Given passage »
==============================

# Seiko El 370



## bridgeman (Dec 9, 2008)

Recently got a cracking Eterna hummer from Actaurus ,what a beauty, and it rekindled interest in the inbetween mechanical and quartz era.

Managed to get hold of this Seiko el 370 which seems to be in pretty good condition. With a 113177 number and

model 3702-7010I was told it dates from January 1971. Has got a new acryllic over a silvery dial and with its case looks quite dressy.










Runs at 21600 bph so not a smooooooooth traverse around the dial and ticks rather than hums.

42mm x 38mm with recessed crown at 4 and 19mm lugs

Not entirely sure what battery it should have ,seems to be discussion between a 301 and 303 so if anybody can help ,please advise currently has an LR43 which seems to be doing its job fine.

Now the back,lots of pics of dial shots from this and other models but few backs and then they seem to have a seperate battery hatch. This is a one piece back with a notch into the case and a retaining ring around the whole plate.

Strangely perhaps there are no markings on the inside of the case back(?)










so the internals.










and last of all the wrist shot










Happy new owner-(so far)


----------



## Silver Hawk (Dec 2, 2003)

bridgeman said:


> currently has an LR43 which seems to be doing its job fine.


 :thumbsdown: this is an alkaline battery.

Use a Renata 301 --- which is silver oxide.


----------

==============================

Saved entries
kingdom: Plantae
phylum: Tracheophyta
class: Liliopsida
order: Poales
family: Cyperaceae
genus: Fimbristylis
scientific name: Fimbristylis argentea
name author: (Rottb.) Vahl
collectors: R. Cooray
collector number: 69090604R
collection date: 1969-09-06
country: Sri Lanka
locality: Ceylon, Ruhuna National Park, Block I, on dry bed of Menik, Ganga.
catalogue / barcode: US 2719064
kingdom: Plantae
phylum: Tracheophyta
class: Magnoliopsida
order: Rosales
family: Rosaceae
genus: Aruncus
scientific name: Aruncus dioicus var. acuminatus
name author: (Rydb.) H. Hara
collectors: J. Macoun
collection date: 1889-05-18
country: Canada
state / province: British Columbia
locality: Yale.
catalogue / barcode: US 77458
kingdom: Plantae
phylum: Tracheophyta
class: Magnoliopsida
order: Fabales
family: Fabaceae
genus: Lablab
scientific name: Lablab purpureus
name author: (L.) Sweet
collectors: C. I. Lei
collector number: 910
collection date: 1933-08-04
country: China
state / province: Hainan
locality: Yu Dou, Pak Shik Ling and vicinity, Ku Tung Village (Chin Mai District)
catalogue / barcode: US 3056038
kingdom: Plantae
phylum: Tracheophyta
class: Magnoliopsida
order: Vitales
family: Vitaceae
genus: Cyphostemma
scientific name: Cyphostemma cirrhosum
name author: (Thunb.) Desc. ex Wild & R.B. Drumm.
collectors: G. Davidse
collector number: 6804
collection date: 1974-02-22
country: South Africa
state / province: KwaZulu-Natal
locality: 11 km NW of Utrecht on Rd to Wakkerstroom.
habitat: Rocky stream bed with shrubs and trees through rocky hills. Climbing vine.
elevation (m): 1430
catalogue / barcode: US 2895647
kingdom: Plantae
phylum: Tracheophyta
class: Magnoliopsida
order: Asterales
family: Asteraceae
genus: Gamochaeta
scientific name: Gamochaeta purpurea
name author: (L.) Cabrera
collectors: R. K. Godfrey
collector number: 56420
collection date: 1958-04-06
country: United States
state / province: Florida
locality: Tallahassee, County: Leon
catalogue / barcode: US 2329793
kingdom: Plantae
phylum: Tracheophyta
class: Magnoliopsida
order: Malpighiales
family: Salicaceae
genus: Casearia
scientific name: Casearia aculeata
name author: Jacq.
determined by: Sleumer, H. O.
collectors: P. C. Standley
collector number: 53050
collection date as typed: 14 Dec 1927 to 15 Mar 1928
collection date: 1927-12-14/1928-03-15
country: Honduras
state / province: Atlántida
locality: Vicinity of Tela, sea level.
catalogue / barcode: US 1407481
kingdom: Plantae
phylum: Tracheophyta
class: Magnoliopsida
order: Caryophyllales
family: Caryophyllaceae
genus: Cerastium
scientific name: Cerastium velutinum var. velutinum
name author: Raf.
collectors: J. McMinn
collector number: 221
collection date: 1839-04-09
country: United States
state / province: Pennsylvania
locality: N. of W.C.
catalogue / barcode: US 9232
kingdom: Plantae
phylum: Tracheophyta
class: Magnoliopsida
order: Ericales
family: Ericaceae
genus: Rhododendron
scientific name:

==============================

Set problem » From the Seiko EL 370 thread, output the stretch from "# Seiko El 370" through "looks quite dressy." word for word. These records were drawn from a separate source.

Task response »
# Seiko El 370



## bridgeman (Dec 9, 2008)

Recently got a cracking Eterna hummer from Actaurus ,what a beauty, and it rekindled interest in the inbetween mechanical and quartz era.

Managed to get hold of this Seiko el 370 which seems to be in pretty good condition. With a 113177 number and

model 3702-7010I was told it dates from January 1971. Has got a new acryllic over a silvery dial and with its case looks quite dressy.